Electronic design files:
┏━━

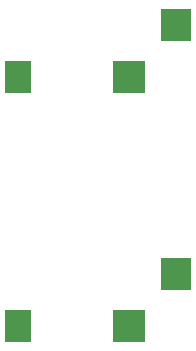
<source format=gbr>
G04 #@! TF.GenerationSoftware,KiCad,Pcbnew,(5.0.1)-rc2*
G04 #@! TF.CreationDate,2018-12-09T02:21:17-05:00*
G04 #@! TF.ProjectId,lfo,6C666F2E6B696361645F706362000000,rev?*
G04 #@! TF.SameCoordinates,Original*
G04 #@! TF.FileFunction,Paste,Top*
G04 #@! TF.FilePolarity,Positive*
%FSLAX46Y46*%
G04 Gerber Fmt 4.6, Leading zero omitted, Abs format (unit mm)*
G04 Created by KiCad (PCBNEW (5.0.1)-rc2) date 12/9/2018 2:21:17 AM*
%MOMM*%
%LPD*%
G01*
G04 APERTURE LIST*
%ADD10R,2.600000X2.800000*%
%ADD11R,2.800000X2.800000*%
%ADD12R,2.200000X2.800000*%
G04 APERTURE END LIST*
D10*
G04 #@! TO.C,J4*
X121199000Y-76339000D03*
D11*
X117199000Y-80789000D03*
D12*
X107799000Y-80789000D03*
G04 #@! TD*
G04 #@! TO.C,J5*
X107799000Y-59707000D03*
D11*
X117199000Y-59707000D03*
D10*
X121199000Y-55257000D03*
G04 #@! TD*
M02*

</source>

┗━━

- **Required work**
Leaving out the pictures, output each line above exactly as it is.

- **Expected output**
<source format=gbr>
G04 #@! TF.GenerationSoftware,KiCad,Pcbnew,(5.0.1)-rc2*
G04 #@! TF.CreationDate,2018-12-09T02:21:17-05:00*
G04 #@! TF.ProjectId,lfo,6C666F2E6B696361645F706362000000,rev?*
G04 #@! TF.SameCoordinates,Original*
G04 #@! TF.FileFunction,Paste,Top*
G04 #@! TF.FilePolarity,Positive*
%FSLAX46Y46*%
G04 Gerber Fmt 4.6, Leading zero omitted, Abs format (unit mm)*
G04 Created by KiCad (PCBNEW (5.0.1)-rc2) date 12/9/2018 2:21:17 AM*
%MOMM*%
%LPD*%
G01*
G04 APERTURE LIST*
%ADD10R,2.600000X2.800000*%
%ADD11R,2.800000X2.800000*%
%ADD12R,2.200000X2.800000*%
G04 APERTURE END LIST*
D10*
G04 #@! TO.C,J4*
X121199000Y-76339000D03*
D11*
X117199000Y-80789000D03*
D12*
X107799000Y-80789000D03*
G04 #@! TD*
G04 #@! TO.C,J5*
X107799000Y-59707000D03*
D11*
X117199000Y-59707000D03*
D10*
X121199000Y-55257000D03*
G04 #@! TD*
M02*

</source>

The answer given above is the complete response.